(Items stored from a collection)

■ ■ ■

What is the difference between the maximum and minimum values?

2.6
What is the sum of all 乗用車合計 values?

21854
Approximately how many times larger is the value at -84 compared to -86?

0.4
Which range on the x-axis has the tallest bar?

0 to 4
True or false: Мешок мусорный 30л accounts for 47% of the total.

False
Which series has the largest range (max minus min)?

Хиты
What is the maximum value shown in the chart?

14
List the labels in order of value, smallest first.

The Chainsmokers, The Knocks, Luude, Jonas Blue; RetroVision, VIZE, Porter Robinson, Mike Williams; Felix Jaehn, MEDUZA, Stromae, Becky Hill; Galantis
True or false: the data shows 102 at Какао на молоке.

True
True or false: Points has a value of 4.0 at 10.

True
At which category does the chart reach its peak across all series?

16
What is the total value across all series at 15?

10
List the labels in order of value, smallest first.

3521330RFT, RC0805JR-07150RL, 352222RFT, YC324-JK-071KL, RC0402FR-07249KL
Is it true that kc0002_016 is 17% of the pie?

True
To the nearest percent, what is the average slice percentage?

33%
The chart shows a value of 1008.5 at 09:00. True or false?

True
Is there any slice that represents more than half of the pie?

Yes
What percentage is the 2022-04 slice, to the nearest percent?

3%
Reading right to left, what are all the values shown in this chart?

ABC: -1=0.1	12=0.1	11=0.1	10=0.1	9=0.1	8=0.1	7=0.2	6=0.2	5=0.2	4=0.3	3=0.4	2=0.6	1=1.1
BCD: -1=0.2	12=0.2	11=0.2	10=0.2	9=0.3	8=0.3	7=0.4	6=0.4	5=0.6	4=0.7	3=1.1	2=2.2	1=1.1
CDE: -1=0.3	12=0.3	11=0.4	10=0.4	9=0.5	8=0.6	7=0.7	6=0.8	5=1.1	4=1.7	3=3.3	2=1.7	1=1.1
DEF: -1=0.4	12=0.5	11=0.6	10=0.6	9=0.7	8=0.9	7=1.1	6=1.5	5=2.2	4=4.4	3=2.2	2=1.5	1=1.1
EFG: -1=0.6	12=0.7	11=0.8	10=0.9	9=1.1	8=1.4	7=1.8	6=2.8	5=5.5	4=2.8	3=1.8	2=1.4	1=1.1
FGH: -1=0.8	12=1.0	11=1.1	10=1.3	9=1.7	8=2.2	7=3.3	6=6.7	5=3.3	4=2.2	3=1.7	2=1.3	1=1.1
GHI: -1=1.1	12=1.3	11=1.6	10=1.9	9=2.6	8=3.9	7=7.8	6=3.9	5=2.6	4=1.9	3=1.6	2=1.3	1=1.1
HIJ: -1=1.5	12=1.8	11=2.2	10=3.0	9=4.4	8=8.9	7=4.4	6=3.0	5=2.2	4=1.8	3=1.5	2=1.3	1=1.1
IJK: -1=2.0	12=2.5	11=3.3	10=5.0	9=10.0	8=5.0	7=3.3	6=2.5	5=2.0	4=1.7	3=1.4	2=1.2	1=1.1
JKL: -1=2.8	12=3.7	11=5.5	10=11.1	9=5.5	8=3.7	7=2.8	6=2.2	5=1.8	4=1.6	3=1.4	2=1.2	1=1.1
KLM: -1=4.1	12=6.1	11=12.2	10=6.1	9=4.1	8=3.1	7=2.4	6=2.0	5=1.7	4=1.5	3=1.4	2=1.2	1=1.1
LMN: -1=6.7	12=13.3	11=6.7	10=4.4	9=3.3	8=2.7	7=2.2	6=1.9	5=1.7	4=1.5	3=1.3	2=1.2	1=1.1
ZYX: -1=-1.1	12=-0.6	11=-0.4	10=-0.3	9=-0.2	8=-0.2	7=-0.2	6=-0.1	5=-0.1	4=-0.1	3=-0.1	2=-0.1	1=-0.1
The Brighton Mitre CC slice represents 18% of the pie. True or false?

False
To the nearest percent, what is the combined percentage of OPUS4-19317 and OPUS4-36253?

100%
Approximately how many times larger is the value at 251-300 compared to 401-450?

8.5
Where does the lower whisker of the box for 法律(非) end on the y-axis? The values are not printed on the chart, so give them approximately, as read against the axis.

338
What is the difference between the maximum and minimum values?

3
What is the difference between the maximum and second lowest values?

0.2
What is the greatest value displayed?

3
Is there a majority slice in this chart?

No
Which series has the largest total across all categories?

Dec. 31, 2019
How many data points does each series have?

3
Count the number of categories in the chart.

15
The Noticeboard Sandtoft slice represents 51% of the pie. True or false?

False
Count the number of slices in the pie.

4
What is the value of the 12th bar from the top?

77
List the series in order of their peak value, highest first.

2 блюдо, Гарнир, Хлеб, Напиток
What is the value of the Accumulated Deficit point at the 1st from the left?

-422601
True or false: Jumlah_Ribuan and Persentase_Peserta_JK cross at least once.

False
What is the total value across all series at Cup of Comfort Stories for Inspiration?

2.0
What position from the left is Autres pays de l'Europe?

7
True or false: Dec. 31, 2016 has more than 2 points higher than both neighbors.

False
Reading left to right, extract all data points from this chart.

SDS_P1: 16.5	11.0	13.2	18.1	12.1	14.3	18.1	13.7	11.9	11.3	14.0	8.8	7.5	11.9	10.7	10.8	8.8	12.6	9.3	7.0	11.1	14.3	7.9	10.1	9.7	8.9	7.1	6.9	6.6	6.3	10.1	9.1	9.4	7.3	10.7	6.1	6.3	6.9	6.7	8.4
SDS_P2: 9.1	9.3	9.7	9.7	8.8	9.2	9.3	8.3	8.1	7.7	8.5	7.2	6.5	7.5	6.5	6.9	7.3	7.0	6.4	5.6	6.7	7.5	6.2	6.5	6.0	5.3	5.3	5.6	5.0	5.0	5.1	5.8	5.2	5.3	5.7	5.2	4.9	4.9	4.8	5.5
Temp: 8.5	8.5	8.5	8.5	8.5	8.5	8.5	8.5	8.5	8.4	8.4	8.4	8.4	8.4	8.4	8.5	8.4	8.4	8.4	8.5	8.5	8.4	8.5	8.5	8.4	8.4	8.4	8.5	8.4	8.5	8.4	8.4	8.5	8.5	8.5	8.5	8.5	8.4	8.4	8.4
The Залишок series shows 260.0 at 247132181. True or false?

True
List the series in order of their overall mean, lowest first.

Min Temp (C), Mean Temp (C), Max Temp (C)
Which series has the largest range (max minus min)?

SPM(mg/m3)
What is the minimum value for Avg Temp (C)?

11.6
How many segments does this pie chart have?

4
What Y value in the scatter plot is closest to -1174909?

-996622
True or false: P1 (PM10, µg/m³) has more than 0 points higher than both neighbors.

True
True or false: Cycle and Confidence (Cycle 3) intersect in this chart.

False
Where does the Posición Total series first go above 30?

■ ■ ■

WHAT IS EXPECTED:
Copy all of the material above line for line, without changing a single character.

TASK ANSWER:
What is the difference between the maximum and minimum values?

2.6
What is the sum of all 乗用車合計 values?

21854
Approximately how many times larger is the value at -84 compared to -86?

0.4
Which range on the x-axis has the tallest bar?

0 to 4
True or false: Мешок мусорный 30л accounts for 47% of the total.

False
Which series has the largest range (max minus min)?

Хиты
What is the maximum value shown in the chart?

14
List the labels in order of value, smallest first.

The Chainsmokers, The Knocks, Luude, Jonas Blue; RetroVision, VIZE, Porter Robinson, Mike Williams; Felix Jaehn, MEDUZA, Stromae, Becky Hill; Galantis
True or false: the data shows 102 at Какао на молоке.

True
True or false: Points has a value of 4.0 at 10.

True
At which category does the chart reach its peak across all series?

16
What is the total value across all series at 15?

10
List the labels in order of value, smallest first.

3521330RFT, RC0805JR-07150RL, 352222RFT, YC324-JK-071KL, RC0402FR-07249KL
Is it true that kc0002_016 is 17% of the pie?

True
To the nearest percent, what is the average slice percentage?

33%
The chart shows a value of 1008.5 at 09:00. True or false?

True
Is there any slice that represents more than half of the pie?

Yes
What percentage is the 2022-04 slice, to the nearest percent?

3%
Reading right to left, what are all the values shown in this chart?

ABC: -1=0.1	12=0.1	11=0.1	10=0.1	9=0.1	8=0.1	7=0.2	6=0.2	5=0.2	4=0.3	3=0.4	2=0.6	1=1.1
BCD: -1=0.2	12=0.2	11=0.2	10=0.2	9=0.3	8=0.3	7=0.4	6=0.4	5=0.6	4=0.7	3=1.1	2=2.2	1=1.1
CDE: -1=0.3	12=0.3	11=0.4	10=0.4	9=0.5	8=0.6	7=0.7	6=0.8	5=1.1	4=1.7	3=3.3	2=1.7	1=1.1
DEF: -1=0.4	12=0.5	11=0.6	10=0.6	9=0.7	8=0.9	7=1.1	6=1.5	5=2.2	4=4.4	3=2.2	2=1.5	1=1.1
EFG: -1=0.6	12=0.7	11=0.8	10=0.9	9=1.1	8=1.4	7=1.8	6=2.8	5=5.5	4=2.8	3=1.8	2=1.4	1=1.1
FGH: -1=0.8	12=1.0	11=1.1	10=1.3	9=1.7	8=2.2	7=3.3	6=6.7	5=3.3	4=2.2	3=1.7	2=1.3	1=1.1
GHI: -1=1.1	12=1.3	11=1.6	10=1.9	9=2.6	8=3.9	7=7.8	6=3.9	5=2.6	4=1.9	3=1.6	2=1.3	1=1.1
HIJ: -1=1.5	12=1.8	11=2.2	10=3.0	9=4.4	8=8.9	7=4.4	6=3.0	5=2.2	4=1.8	3=1.5	2=1.3	1=1.1
IJK: -1=2.0	12=2.5	11=3.3	10=5.0	9=10.0	8=5.0	7=3.3	6=2.5	5=2.0	4=1.7	3=1.4	2=1.2	1=1.1
JKL: -1=2.8	12=3.7	11=5.5	10=11.1	9=5.5	8=3.7	7=2.8	6=2.2	5=1.8	4=1.6	3=1.4	2=1.2	1=1.1
KLM: -1=4.1	12=6.1	11=12.2	10=6.1	9=4.1	8=3.1	7=2.4	6=2.0	5=1.7	4=1.5	3=1.4	2=1.2	1=1.1
LMN: -1=6.7	12=13.3	11=6.7	10=4.4	9=3.3	8=2.7	7=2.2	6=1.9	5=1.7	4=1.5	3=1.3	2=1.2	1=1.1
ZYX: -1=-1.1	12=-0.6	11=-0.4	10=-0.3	9=-0.2	8=-0.2	7=-0.2	6=-0.1	5=-0.1	4=-0.1	3=-0.1	2=-0.1	1=-0.1
The Brighton Mitre CC slice represents 18% of the pie. True or false?

False
To the nearest percent, what is the combined percentage of OPUS4-19317 and OPUS4-36253?

100%
Approximately how many times larger is the value at 251-300 compared to 401-450?

8.5
Where does the lower whisker of the box for 法律(非) end on the y-axis? The values are not printed on the chart, so give them approximately, as read against the axis.

338
What is the difference between the maximum and minimum values?

3
What is the difference between the maximum and second lowest values?

0.2
What is the greatest value displayed?

3
Is there a majority slice in this chart?

No
Which series has the largest total across all categories?

Dec. 31, 2019
How many data points does each series have?

3
Count the number of categories in the chart.

15
The Noticeboard Sandtoft slice represents 51% of the pie. True or false?

False
Count the number of slices in the pie.

4
What is the value of the 12th bar from the top?

77
List the series in order of their peak value, highest first.

2 блюдо, Гарнир, Хлеб, Напиток
What is the value of the Accumulated Deficit point at the 1st from the left?

-422601
True or false: Jumlah_Ribuan and Persentase_Peserta_JK cross at least once.

False
What is the total value across all series at Cup of Comfort Stories for Inspiration?

2.0
What position from the left is Autres pays de l'Europe?

7
True or false: Dec. 31, 2016 has more than 2 points higher than both neighbors.

False
Reading left to right, extract all data points from this chart.

SDS_P1: 16.5	11.0	13.2	18.1	12.1	14.3	18.1	13.7	11.9	11.3	14.0	8.8	7.5	11.9	10.7	10.8	8.8	12.6	9.3	7.0	11.1	14.3	7.9	10.1	9.7	8.9	7.1	6.9	6.6	6.3	10.1	9.1	9.4	7.3	10.7	6.1	6.3	6.9	6.7	8.4
SDS_P2: 9.1	9.3	9.7	9.7	8.8	9.2	9.3	8.3	8.1	7.7	8.5	7.2	6.5	7.5	6.5	6.9	7.3	7.0	6.4	5.6	6.7	7.5	6.2	6.5	6.0	5.3	5.3	5.6	5.0	5.0	5.1	5.8	5.2	5.3	5.7	5.2	4.9	4.9	4.8	5.5
Temp: 8.5	8.5	8.5	8.5	8.5	8.5	8.5	8.5	8.5	8.4	8.4	8.4	8.4	8.4	8.4	8.5	8.4	8.4	8.4	8.5	8.5	8.4	8.5	8.5	8.4	8.4	8.4	8.5	8.4	8.5	8.4	8.4	8.5	8.5	8.5	8.5	8.5	8.4	8.4	8.4
The Залишок series shows 260.0 at 247132181. True or false?

True
List the series in order of their overall mean, lowest first.

Min Temp (C), Mean Temp (C), Max Temp (C)
Which series has the largest range (max minus min)?

SPM(mg/m3)
What is the minimum value for Avg Temp (C)?

11.6
How many segments does this pie chart have?

4
What Y value in the scatter plot is closest to -1174909?

-996622
True or false: P1 (PM10, µg/m³) has more than 0 points higher than both neighbors.

True
True or false: Cycle and Confidence (Cycle 3) intersect in this chart.

False
Where does the Posición Total series first go above 30?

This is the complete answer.